注意神经机器翻译----创建与训练机器翻译模型
该笔记本基于 seq2seq 模型用于将西班牙语文本转换为英语。作为一个较为复杂的案例,请假设读者具备一定的 seq2seq 模型知识。
在本笔记本中完成模型训练后, 您将能够输入西班牙语句子示例, 例如 “¿Still are they at home? ”, 并将其返回对应的英文翻译: “The translation is ‘still at home’.”
就玩具级别的实例而言,其翻译效果尚可;然而所生成的关注图可能更具吸引力。这有助于了解输入句子哪些部分在被翻译时受到模型关注:

注意:此示例在单个P100 GPU上运行大约需要10分钟。
from __future__ import absolute_import, division, print_function
!pip install tensorflow-gpu==2.0.0-alpha0
import tensorflow as tf
import matplotlib.pyplot as plt
from sklearn.model_selection import train_test_split
import unicodedata
import re
import numpy as np
import os
import io
import time
AI助手
- 下载并准备数据集
我们将在http://www.manythings.org/anki/这一资源平台上获取语言数据集。该数据集由以下格式的语言训练样本组成:
May I borrow this book? ¿Puedo tomar prestado este libro?
有多种语言可供选择,但我们将使用英语 - 西班牙语数据集。 为方便起见,我们在Google Cloud上托管了此数据集的副本,但您也可以下载自己的副本。 下载数据集后,以下是我们准备数据的步骤:
1.为每个句子添加开始和结束标记。
2.删除特殊字符以清除句子。
3.创建一个单词索引和反向单词索引(从单词→id和id→单词映射的字典)。
4.将每个句子填充到最大长度。
# Download the file
path_to_zip = tf.keras.utils.get_file(
'spa-eng.zip', origin='http://storage.googleapis.com/download.tensorflow.org/data/spa-eng.zip',
extract=True)
path_to_file = os.path.dirname(path_to_zip)+"/spa-eng/spa.txt"
AI助手
# Converts the unicode file to ascii
def unicode_to_ascii(s):
return ''.join(c for c in unicodedata.normalize('NFD', s)
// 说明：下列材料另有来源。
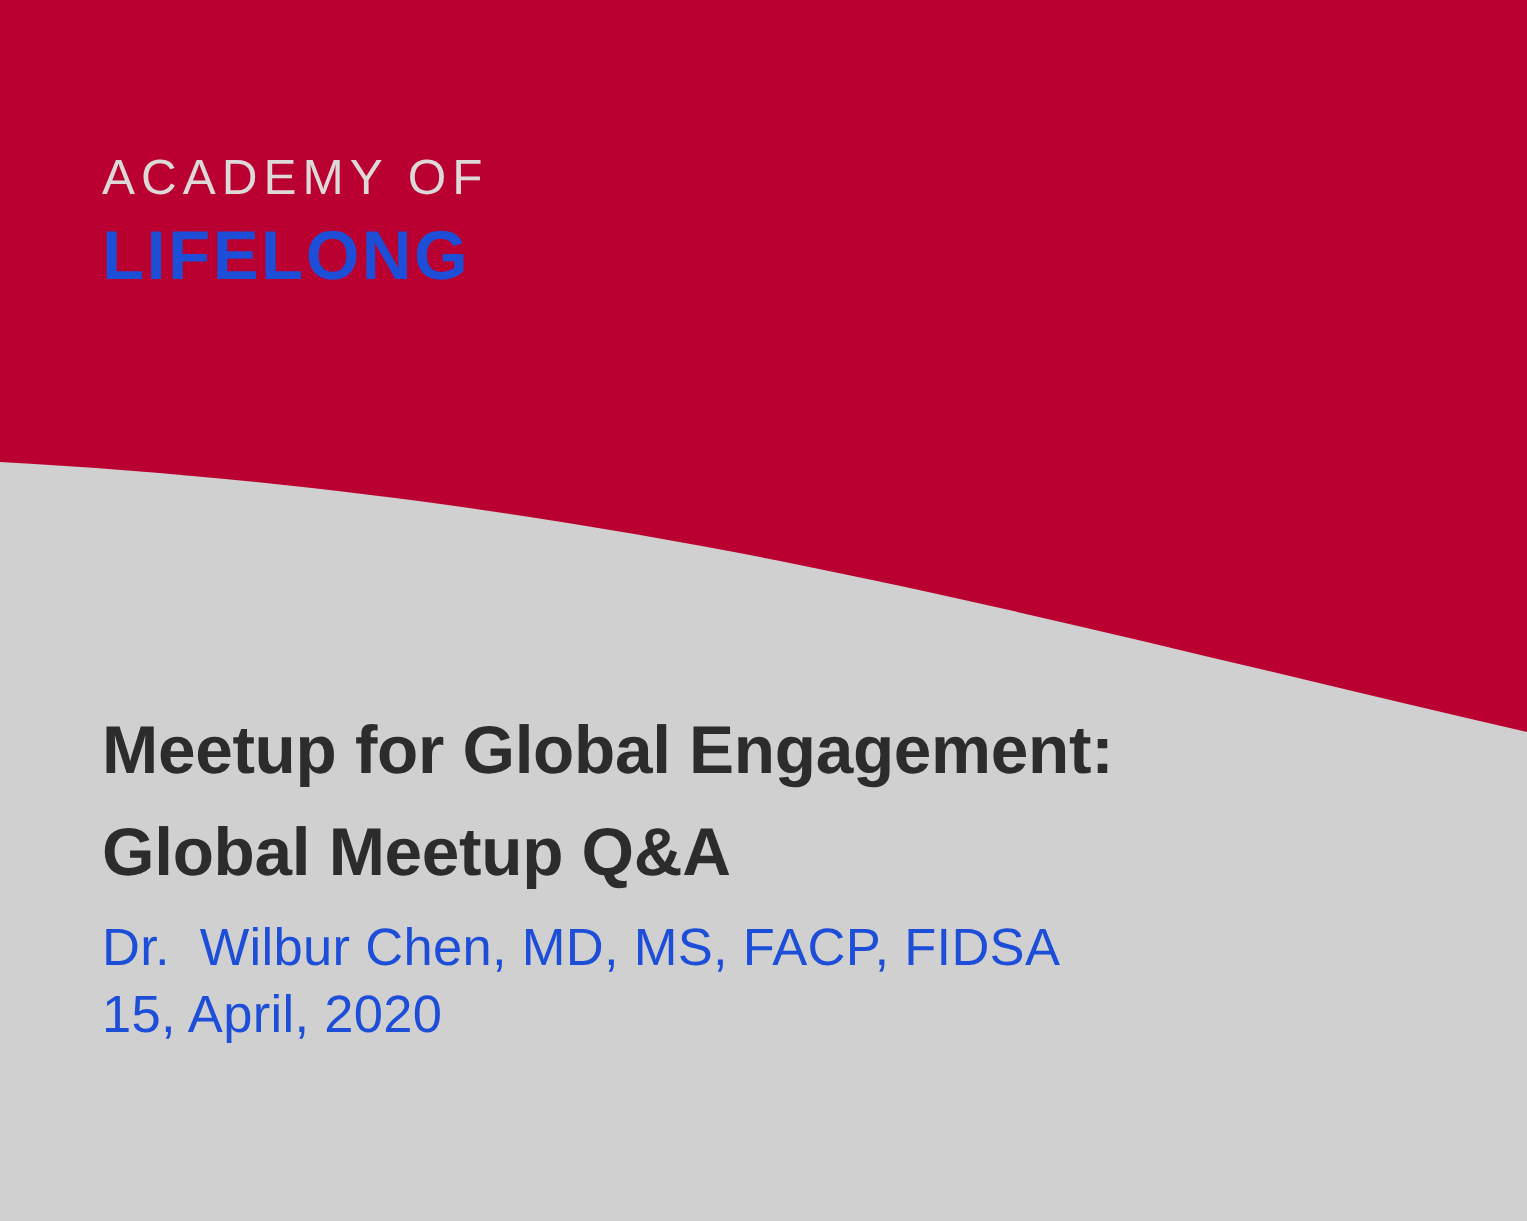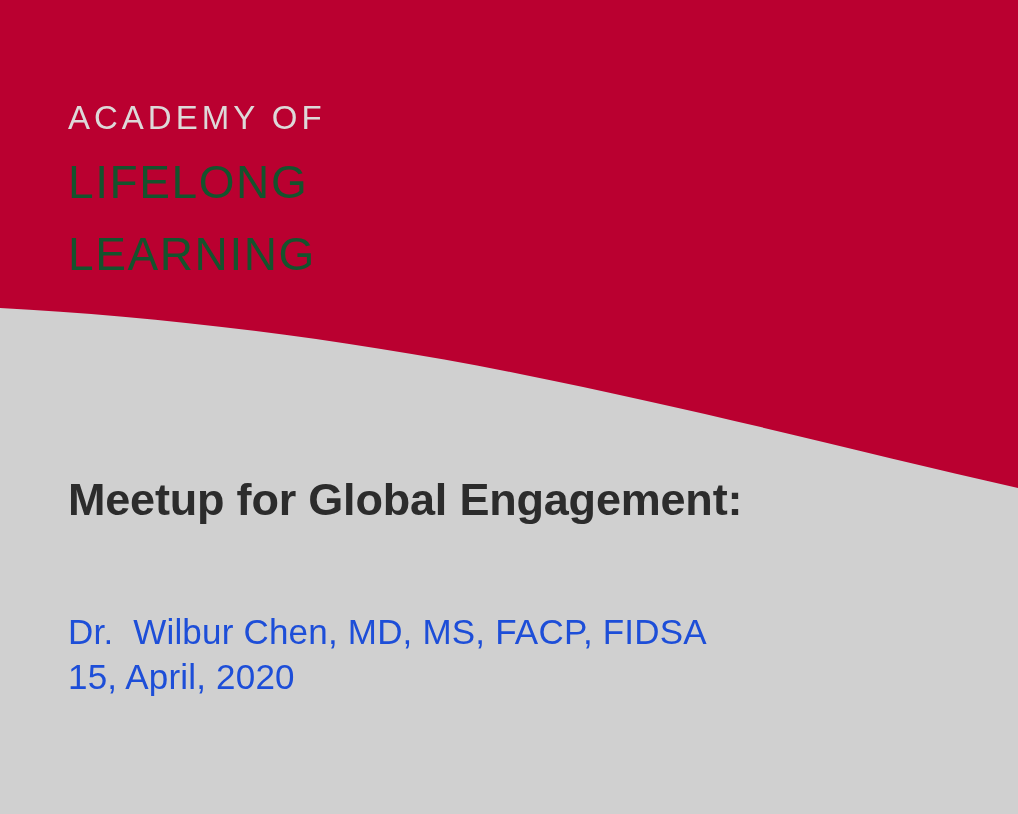"LIFELONG" .logo-line2, .logo-line3 { color: #14532d -> #1d4ed8; font-weight: normal -> bold; margin-top: 12px -> none }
if unicodedata.category(c) != 'Mn')
def preprocess_sentence(w):
w = unicode_to_ascii(w.lower().strip())
# creating a space between a word and the punctuation following it
# eg: "he is a boy." => "he is a boy ."
# Reference:- https://stackoverflow.com/questions/3645931/python-padding-punctuation-with-white-spaces-keeping-punctuation
w = re.sub(r"([?.!,¿])", r" \1 ", w)
w = re.sub(r'[" "]+', " ", w)
# replacing everything with space except (a-z, A-Z, ".", "?", "!", ",")
w = re.sub(r"[^a-zA-Z?.!,¿]+", " ", w)
w = w.rstrip().strip()
# adding a start and an end token to the sentence
# so that the model know when to start and stop predicting.
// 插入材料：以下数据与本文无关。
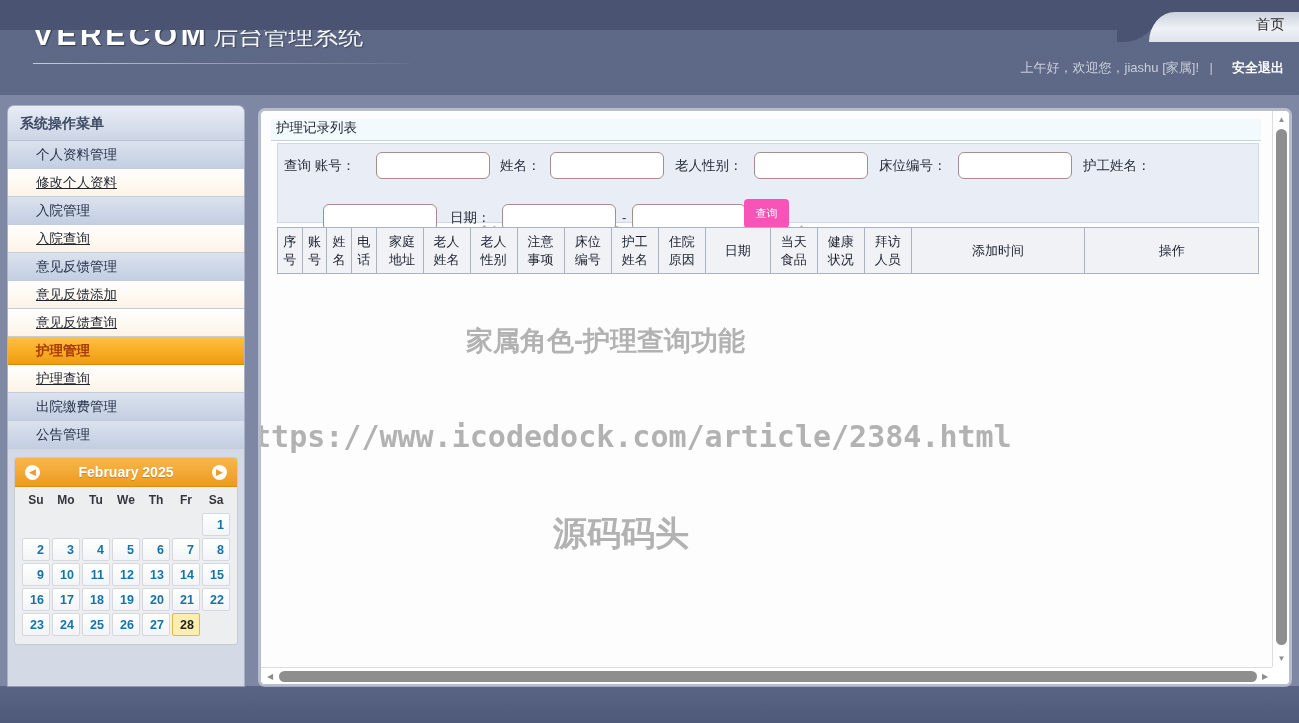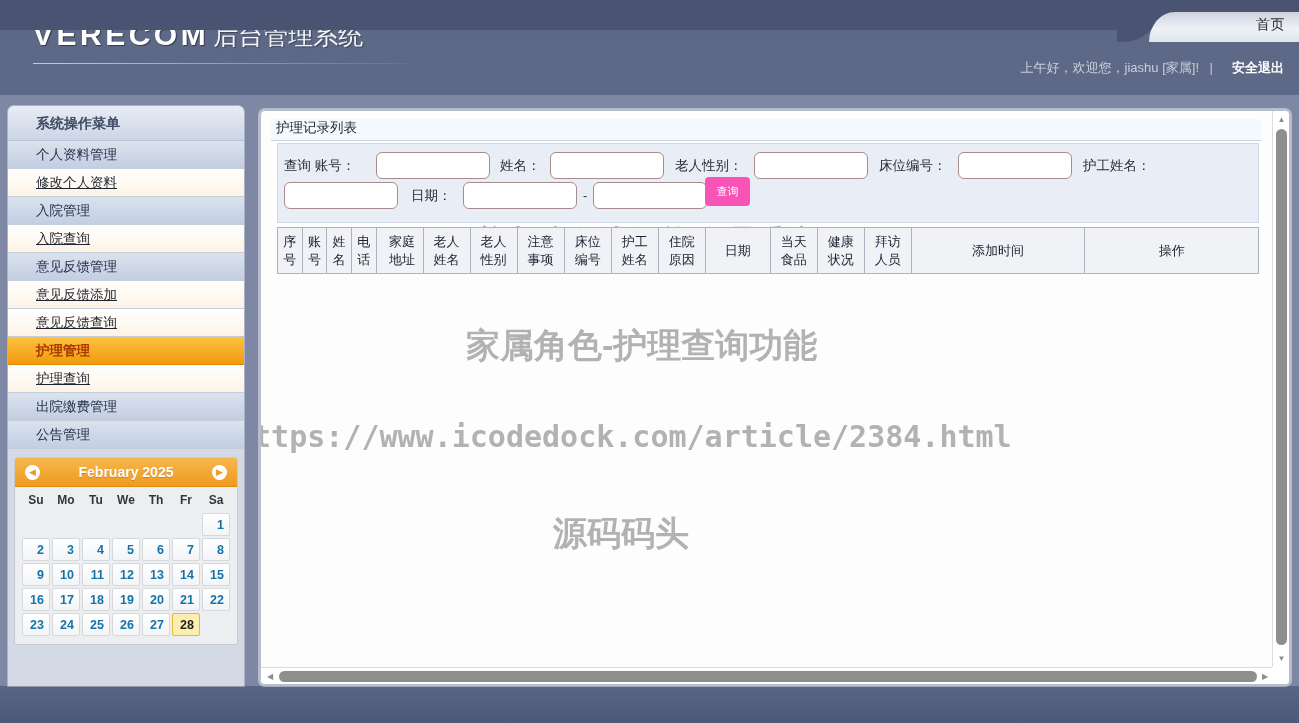"系统操作菜单" #menu-title { padding-left: 28px -> 12px }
w = '<start> ' + w + ' <end>'
return w
AI助手
en_sentence = u"May I borrow this book?"
sp_sentence = u"¿Puedo tomar prestado este libro?"
print(preprocess_sentence(en_sentence))
print(preprocess_sentence(sp_sentence).encode('utf-8'))
AI助手
# 1. Remove the accents
# 2. Clean the sentences
# 3. Return word pairs in the format: [ENGLISH, SPANISH]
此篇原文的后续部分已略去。